All of this information is funneled down to the individual teams, who themselves conduct further investigation, primarily in the form of interviews with probation officers and others personally familiar with those few players whom teams are most interested in drafting.
Since neither the NFL nor the individual teams are itching to reveal the extent of the criminal behavior they discover in predraft investigations, the authors asked player agent Leigh Steinberg if there were any criminal offenses that would altogether bar a player from playing in the NFL. “Murder,” he replied, before qualifying his answer. “But even then there may be exceptions. You have to look at each case individually.”
He wasn’t kidding.
The authors compiled a list of nineteen players who played during the 1996–97 season and who grew up and attended high school in the Los Angeles area. They are: Karim Abdul-Jabbar (Dolphins), Chad Brown (Seahawks), Joe Cain (Seahawks), Curtis Conway (Bears), Aaron Craver (Chargers), Rick Cunningham (Raiders), Bernard Dafney (Steelers), Mark Fields (Saints), Deon Figures (Jaguars), Darick Holmes (Bills), Charles Jordan (Dolphins), Lamar Lyons (Raiders), Willie McGinest (Patriots), Mark McMil-lian (Saints), Anthony Miller (Cowboys), Chris Mims (Chargers), Charles Mincy (Buccaneers), Johnny Morton (Lions), and Marcus Robertson (Oilers).
Although all of these players have either more than five years’ experience in the league or have been starters, most fans will only recognize a few of these names.
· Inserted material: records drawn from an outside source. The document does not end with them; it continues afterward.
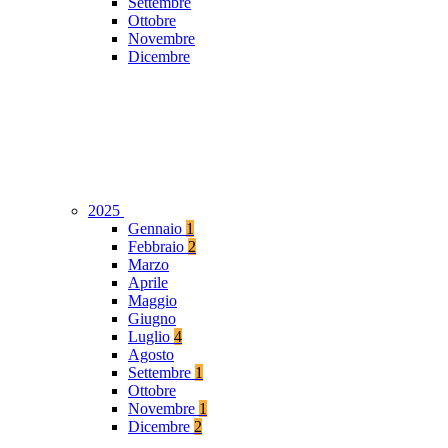
Settembre
Ottobre
Novembre
Dicembre
2025
Gennaio
1
Febbraio
2
Marzo
Aprile
Maggio
Giugno
Luglio
4
Agosto
Settembre
1
Ottobre
Novembre
1
Dicembre
2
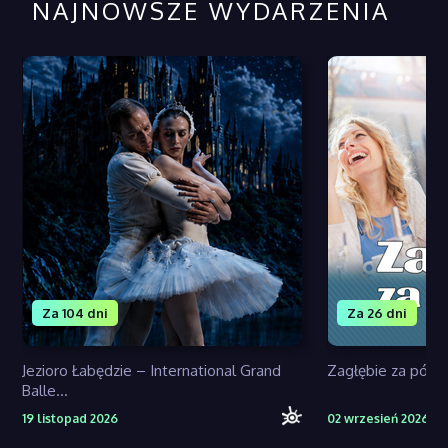
NAJNOWSZE WYDARZENIA
Za 104 dni
Za 26 dni
Jezioro Łabędzie – International Grand
Zagłębie za pół 
Balle...
19 listopad 2026
02 wrzesień 2026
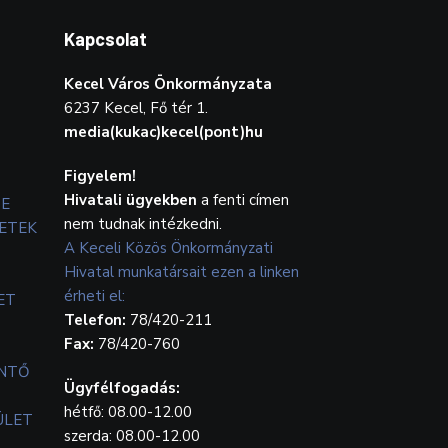
Kapcsolat
Kecel Város Önkormányzata
6237 Kecel, Fő tér 1.
media(kukac)kecel(pont)hu
Figyelem!
Hivatali ügyekben
a fenti címen
TE
nem tudnak intézkedni.
ETEK
A Keceli Közös Önkormányzati
Hivatal munkatársait ezen a linken
érheti el:
ET
Telefon:
78/420-211
Fax:
78/420-760
ENTŐ
Ügyfélfogadás:
hétfő: 08.00-12.00
ÜLET
szerda: 08.00-12.00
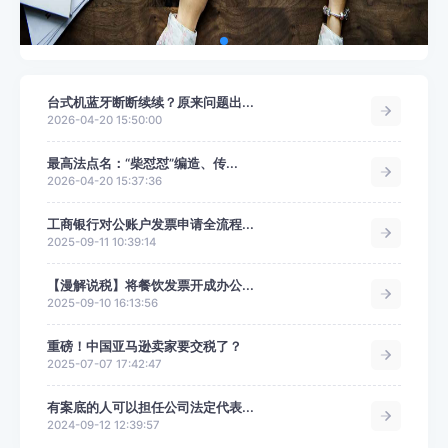
台式机蓝牙断断续续？原来问题出...
2026-04-20 15:50:00
最高法点名：“柴怼怼”编造、传...
2026-04-20 15:37:36
工商银行对公账户发票申请全流程...
2025-09-11 10:39:14
【漫解说税】将餐饮发票开成办公...
2025-09-10 16:13:56
重磅！中国亚马逊卖家要交税了？
2025-07-07 17:42:47
有案底的人可以担任公司法定代表...
2024-09-12 12:39:57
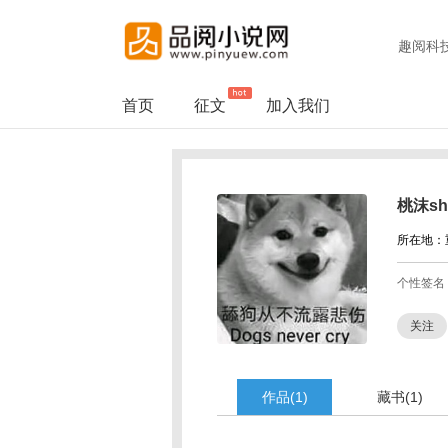
趣阅科
首页
征文
加入我们
桃沫sh
所在地：
个性签名
关注
作品(1)
藏书(1)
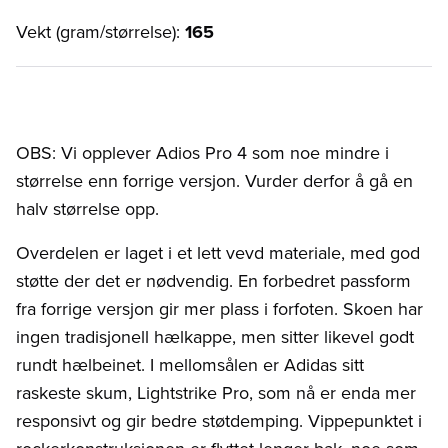
Vekt (gram/størrelse):
165
OBS: Vi opplever Adios Pro 4 som noe mindre i
størrelse enn forrige versjon. Vurder derfor å gå en
halv størrelse opp.
Overdelen er laget i et lett vevd materiale, med god
støtte der det er nødvendig. En forbedret passform
fra forrige versjon gir mer plass i forfoten. Skoen har
ingen tradisjonell hælkappe, men sitter likevel godt
rundt hælbeinet. I mellomsålen er Adidas sitt
raskeste skum, Lightstrike Pro, som nå er enda mer
responsivt og gir bedre støtdemping. Vippepunktet i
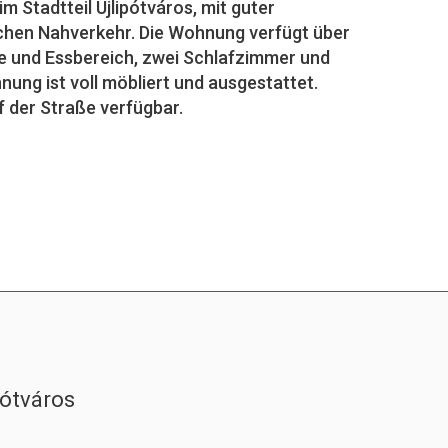
im Stadtteil Újlipótváros, mit guter
chen Nahverkehr. Die Wohnung verfügt über
 und Essbereich, zwei Schlafzimmer und
ung ist voll möbliert und ausgestattet.
f der Straße verfügbar.
pótváros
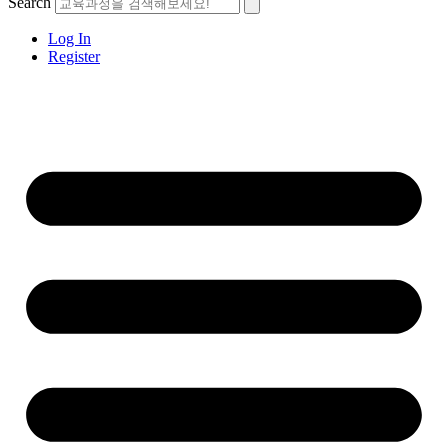
Search
Log In
Register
Players like Lawrence Phillips and Keyshawn Johnson, both of whom also grew up and attended high school in Los Angeles, were purposely left off the list. Their histories have been well documented elsewhere, and the purpose here was to examine players who, while playing key roles, have not had their backgrounds scrutinized in the press.
The authors then turned the list over to a Los Angeles-based firm which specializes in doing legal research for law firms and private companies. Vickie Francies-Siedow, president of the firm, ran the names through a computerized criminal index that accesses all thirty-four municipal courts in Los Angeles County, as well as the Los Angeles County Superior Court. Of the nineteen players whose criminal histories were checked, seven showed up in the index as having been indicted: Mark Fields (DUI), Charles Jordan (murder, controlled substance—two times, false imprisonment, gambling, drugs, robbery, dissuading a witness through force or threat, auto theft), Darick Holmes (grand theft property), Bernard Dafney (forgery), Chad Brown (felony controlled substance), Joe Cain (prostitution), and Aaron Craver (forgery, grand theft auto, grand theft, making false financial statements, auto theft).
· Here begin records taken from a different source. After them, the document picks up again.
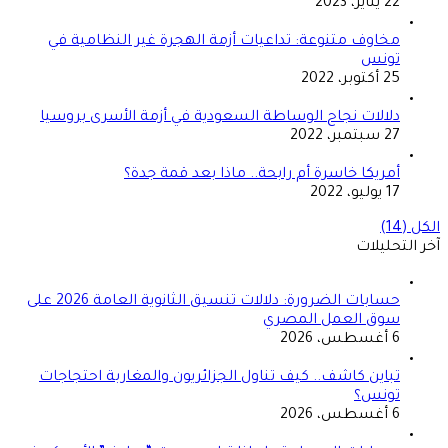
22 يناير، 2023
مخاوف متنوعة: تداعيات أزمة الهجرة غير النظامية في
تونس
25 أكتوبر، 2022
دلالات نجاح الوساطة السعودية في أزمة الأسرى بروسيا
27 سبتمبر، 2022
أمريكا خاسرة أم رابحة.. ماذا بعد قمة جدة؟
17 يوليو، 2022
الكل (14)
آخر التحليلات
حسابات الضرورة: دلالات تنسيق الثانوية العامة 2026 على
سوق العمل المصري
6 أغسطس، 2026
تباين كاشف.. كيف تناول الجزائريون والمغاربة احتجاجات
تونس؟
6 أغسطس، 2026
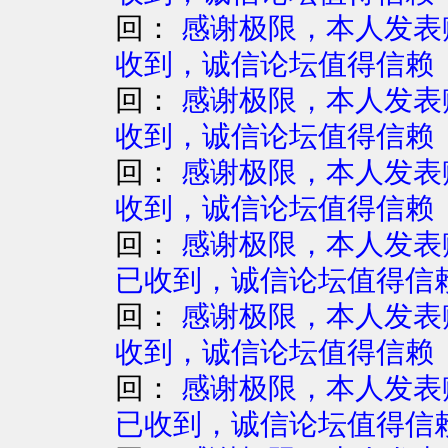
回：
感谢极限，本人发表赚
收到，诚信论坛值得信赖
回：
感谢极限，本人发表赚
收到，诚信论坛值得信赖
回：
感谢极限，本人发表赚
收到，诚信论坛值得信赖
回：
感谢极限，本人发表赚
已收到，诚信论坛值得信
回：
感谢极限，本人发表赚
收到，诚信论坛值得信赖
回：
感谢极限，本人发表赚
已收到，诚信论坛值得信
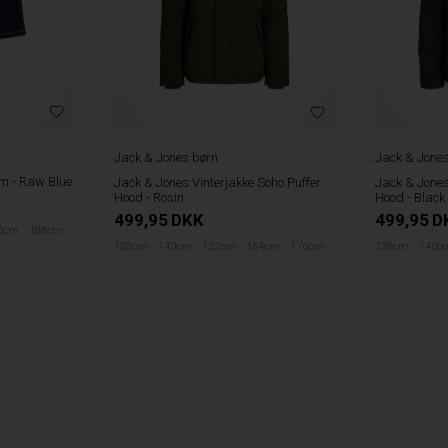
Jack & Jones børn
Jack & Jone
im - Raw Blue
Jack & Jones Vinterjakke Soho Puffer
Jack & Jones
Hood - Rosin
Hood - Black
499,95
DKK
499,95
D
6cm
188cm
128cm
140cm
152cm
164cm
176cm
128cm
140c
As startling as this list is, the most celebrated player on the nineteen-player list, Patriots star linebacker Willie McGinest, didn’t show up on the extensive computerized search of court records.
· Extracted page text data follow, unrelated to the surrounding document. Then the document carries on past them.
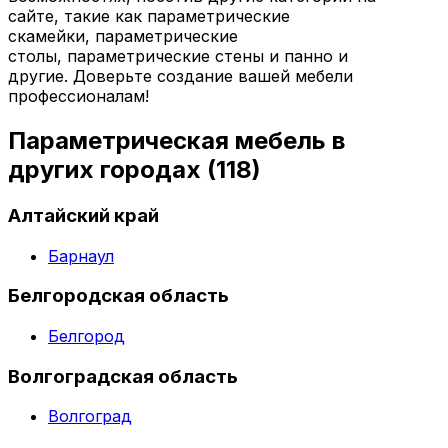
сайте, такие как параметрические
скамейки, параметрические
столы, параметрические стены и панно и
другие. Доверьте создание вашей мебели
профессионалам!
Параметрическая мебель в
других городах
(118)
Алтайский край
Барнаул
Белгородская область
Белгород
Волгоградская область
Волгоград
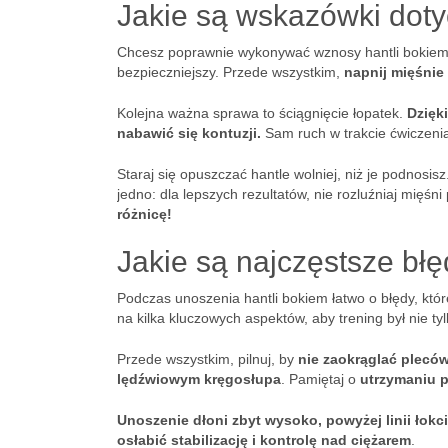
Jakie są wskazówki doty
Chcesz poprawnie wykonywać wznosy hantli bokiem? P
bezpieczniejszy. Przede wszystkim,
napnij mięśnie 
Kolejna ważna sprawa to ściągnięcie łopatek.
Dzięk
nabawić się kontuzji.
Sam ruch w trakcie ćwiczenia
Staraj się opuszczać hantle wolniej, niż je podnosisz
jedno: dla lepszych rezultatów, nie rozluźniaj mięś
różnicę!
Jakie są najczęstsze bł
Podczas unoszenia hantli bokiem łatwo o błędy, któ
na kilka kluczowych aspektów, aby trening był nie tyl
Przede wszystkim, pilnuj, by
nie zaokrąglać plecó
lędźwiowym kręgosłupa
. Pamiętaj o
utrzymaniu p
Unoszenie dłoni zbyt wysoko, powyżej linii łokci
osłabić stabilizację i kontrolę nad ciężarem
.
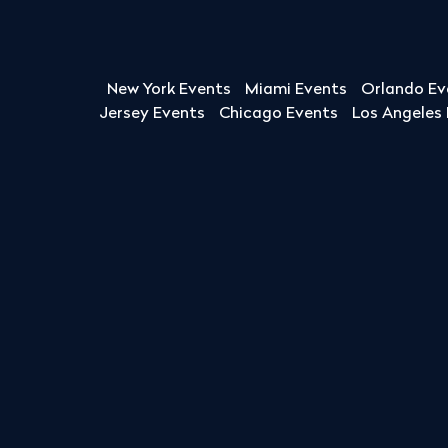
New York Events
Miami Events
Orlando Ev
Jersey Events
Chicago Events
Los Angeles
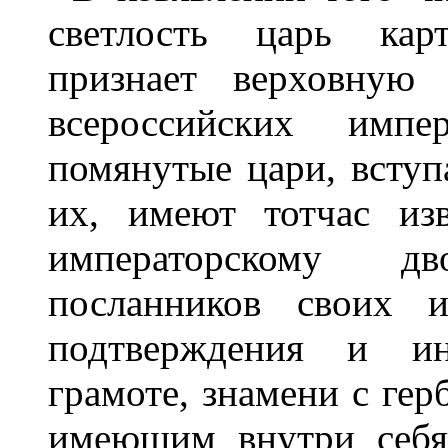
светлость царь кар
признает верховную 
всероссийских импер
помянутые цари, вступ
их, имеют тотчас из
императорскому д
посланников своих и
подтверждения и ин
грамоте, знамени с ге
имеющим внутри себя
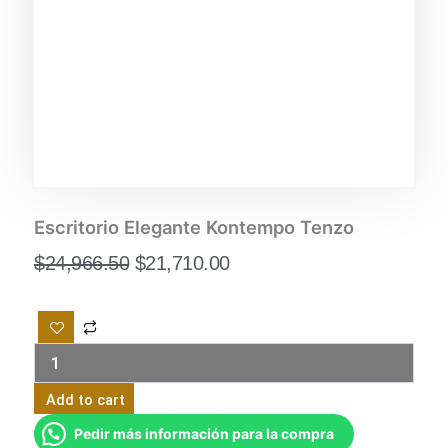
Escritorio Elegante Kontempo Tenzo
Original
Current
$
24,966.50
$
21,710.00
price
price
was:
is:
Escritorio
$24,966.50.
$21,710.00.
Elegante
Kontempo
Tenzo
quantity
Add to cart
Pedir más información para la compra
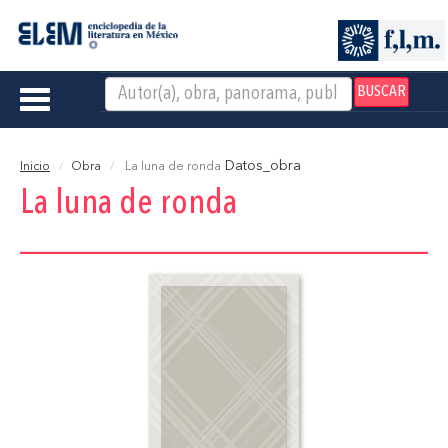
BUSCAR
Toggle
navigation
Datos_obra
Inicio
Obra
La luna de ronda
La luna de ronda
While attending USC on a football scholarship, McGinest, who grew up in Pasadena, was accused along with two teammates of dragging a twenty-three-year-old graduate student into a dormitory room and sexually molesting her. The 1991 trial, which resulted in all three players being acquitted, received daily press coverage in the
Los Angeles Times.
Yet no record of McGinest ever having been charged with a crime showed up on the court’s computerized records.